The Walsh comment is greatly troubling to me because it is the height of arrogance, insensitivity and selfishness. I am bothered that people actually think that way because all insurance works on the principle that costs are shared by all of the insured or “The Risk Pool” in order to keep premiums down. When that is not done premiums go up, sometimes so high as to be unaffordable. So, while you may have access to health insurance, you may still go without because you don’t have the money to pay for it. If Walsh applied his philosophy to all insurance he might see the light. I wonder what his premiums would be for Fire, Life, homeowners, auto insurance and all the rest if the “Risk Pool” concept is abandoned?

Walsh says, “no one is obligated,” but don’t we have a moral obligation to help each other? Every major religion says we do. Most of the great philosophers agree. In case you are involved in a discussion of this nature, petrhaps this small sampling of quotes will help you make your point.

• “Compassion is the basis of morality.” Arthur Schopenhauer

• “No one has ever become poor by giving.” Anne Frank, diary of Anne Frank: the play

• “More smiling, less worrying. More compassion, less judgment. More blessed, less stressed. More love, less hate.” Roy T. Bennett, The Light in the Heart

• “For me, I am driven by two main philosophies: know more today about the world than I knew yesterday and lessen the suffering of others. You’d be surprised how far that gets you.” Neil deGrasse Tyson

• “for there is nothing heavier than compassion. Not even one’s own pain weighs so heavy as the pain one feels with someone, for someone, a pain intensified by the imagination and prolonged by a hundred echoes.” Milan Kundera, The Unbearable Lightness of Being

• “Love and compassion are necessities, not luxuries. Without them, humanity cannot survive.” Dalai Lama XIV, The Art of Happiness

• “It is easy enough to be friendly to one’s friends. But to befriend the one who regards himself as your enemy is the quintessence of true religion. The other is mere business.” Mahatma Gandhi

• “Our task must be to free ourselves… by widening our circle of compassion to embrace all living creatures and the whole of nature and its beauty.” Albert Einstein

• “Compassion hurts. When you feel connected to everything, you also feel responsible for everything. And you cannot turn away. Your destiny is bound with the destinies of others. You must either learn to carry the Universe or be crushed by it. You must grow strong enough to love the world, yet empty enough to sit down at the same table with its worst horrors.” Andrew Boyd, Daily Afflictions: The Agony of Being Connected to Everything in the Universe

• “No act of kindness, no matter how small, is ever wasted.” Aesop

• “Remember, if you ever need a helping hand, it’s at the end of your arm, as you get older, remember you have another hand: The first is to help yourself, the second is to help others.”
Sam Levenson

• “I find the best way to love someone is not to change them, but instead, help them reveal the greatest version of themselves.” Steve Maraboli, Unapologetically You: Reflections on Life and the Human Experience

• “When we give cheerfully and accept gratefully, everyone is blessed.” Maya Angelou

• “I have no idea what’s awaiting me, or what will happen when this all ends. For the moment I know this: there are sick people and they need curing.” Albert Camus, The Plague

Finally, I think everyone remembers this admonition “Treat others as you want to be treated.” Would you like to be left dying because no one would help?
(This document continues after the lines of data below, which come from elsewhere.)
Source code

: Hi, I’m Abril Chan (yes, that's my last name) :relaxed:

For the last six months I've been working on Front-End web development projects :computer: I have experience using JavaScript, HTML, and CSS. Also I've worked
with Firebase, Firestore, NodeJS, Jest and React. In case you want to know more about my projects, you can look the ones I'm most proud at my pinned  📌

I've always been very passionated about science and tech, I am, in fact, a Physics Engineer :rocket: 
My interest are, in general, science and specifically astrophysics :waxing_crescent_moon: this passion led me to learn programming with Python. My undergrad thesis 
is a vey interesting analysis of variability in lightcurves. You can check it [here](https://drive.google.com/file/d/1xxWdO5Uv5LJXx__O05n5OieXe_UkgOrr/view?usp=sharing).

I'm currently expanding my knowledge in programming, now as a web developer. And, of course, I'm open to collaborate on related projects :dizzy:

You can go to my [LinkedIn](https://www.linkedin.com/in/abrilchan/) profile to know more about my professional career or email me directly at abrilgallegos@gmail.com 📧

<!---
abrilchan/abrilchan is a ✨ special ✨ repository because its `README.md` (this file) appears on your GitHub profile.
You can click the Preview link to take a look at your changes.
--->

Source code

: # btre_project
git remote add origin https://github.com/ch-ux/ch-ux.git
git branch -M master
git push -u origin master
And — from where I sit, that’s the truth



One thought on “The Age of Selfishness “No Obligation to Pay for Others”

  1. I think there were three big steps in that direction: the first when we decided to allow corporations and their “limited liability” to exist, the second when they became “people,” and the third when somebody decided that the only moral responsibility a corporation has is to maximize the shareholders’ profits.

    Stupidity is the same as evil if you judge by the results.